Tarea propuesta ▸ Cambia "country" por "nation" en la parte de los registros que empieza con la línea que contiene "collection date as typed: Transcribed" y termina al final de los registros, con ambos extremos incluidos. Escribe solo esas líneas y deja todo lo demás igual.

━━ Datos extraídos ━━

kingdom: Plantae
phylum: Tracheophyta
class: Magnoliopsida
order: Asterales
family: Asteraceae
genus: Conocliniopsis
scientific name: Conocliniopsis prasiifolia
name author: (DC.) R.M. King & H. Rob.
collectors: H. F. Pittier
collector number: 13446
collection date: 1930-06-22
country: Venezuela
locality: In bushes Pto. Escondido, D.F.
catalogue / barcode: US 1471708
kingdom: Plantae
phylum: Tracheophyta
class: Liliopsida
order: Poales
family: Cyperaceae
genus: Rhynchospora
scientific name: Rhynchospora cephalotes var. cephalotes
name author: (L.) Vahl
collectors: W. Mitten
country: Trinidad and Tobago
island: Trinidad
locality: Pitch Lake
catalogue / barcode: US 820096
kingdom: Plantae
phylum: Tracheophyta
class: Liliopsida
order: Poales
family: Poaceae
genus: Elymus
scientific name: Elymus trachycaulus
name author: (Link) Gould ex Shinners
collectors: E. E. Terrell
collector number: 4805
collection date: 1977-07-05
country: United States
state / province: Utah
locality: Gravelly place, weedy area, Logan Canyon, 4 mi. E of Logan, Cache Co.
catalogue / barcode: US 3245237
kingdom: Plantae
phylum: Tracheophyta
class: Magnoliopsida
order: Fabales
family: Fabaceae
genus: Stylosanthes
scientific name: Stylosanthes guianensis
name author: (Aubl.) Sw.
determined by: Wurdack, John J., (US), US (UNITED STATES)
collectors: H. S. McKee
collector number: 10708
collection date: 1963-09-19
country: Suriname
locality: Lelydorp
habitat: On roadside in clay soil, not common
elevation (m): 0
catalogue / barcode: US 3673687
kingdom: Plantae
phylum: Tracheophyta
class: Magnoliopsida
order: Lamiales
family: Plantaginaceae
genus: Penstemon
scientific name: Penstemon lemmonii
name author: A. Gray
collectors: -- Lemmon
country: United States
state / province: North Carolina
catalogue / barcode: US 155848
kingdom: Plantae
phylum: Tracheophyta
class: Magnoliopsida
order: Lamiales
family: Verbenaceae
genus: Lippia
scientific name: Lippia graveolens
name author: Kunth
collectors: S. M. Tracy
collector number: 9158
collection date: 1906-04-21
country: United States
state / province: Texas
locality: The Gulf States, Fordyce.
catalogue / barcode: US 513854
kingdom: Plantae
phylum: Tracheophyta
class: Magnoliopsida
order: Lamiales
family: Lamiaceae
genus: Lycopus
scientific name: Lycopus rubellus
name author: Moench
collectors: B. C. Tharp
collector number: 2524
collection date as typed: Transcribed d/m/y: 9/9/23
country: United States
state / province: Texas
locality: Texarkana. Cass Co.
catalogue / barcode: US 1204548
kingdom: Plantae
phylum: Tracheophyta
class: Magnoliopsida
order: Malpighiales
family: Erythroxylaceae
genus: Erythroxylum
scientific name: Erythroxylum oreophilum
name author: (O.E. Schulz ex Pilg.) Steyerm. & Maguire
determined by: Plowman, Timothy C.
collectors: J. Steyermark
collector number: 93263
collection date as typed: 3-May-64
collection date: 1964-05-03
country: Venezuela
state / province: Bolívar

━━━

Respuesta al problema ▸
collection date as typed: Transcribed d/m/y: 9/9/23
nation: United States
state / province: Texas
locality: Texarkana. Cass Co.
catalogue / barcode: US 1204548
kingdom: Plantae
phylum: Tracheophyta
class: Magnoliopsida
order: Malpighiales
family: Erythroxylaceae
genus: Erythroxylum
scientific name: Erythroxylum oreophilum
name author: (O.E. Schulz ex Pilg.) Steyerm. & Maguire
determined by: Plowman, Timothy C.
collectors: J. Steyermark
collector number: 93263
collection date as typed: 3-May-64
collection date: 1964-05-03
nation: Venezuela
state / province: Bolívar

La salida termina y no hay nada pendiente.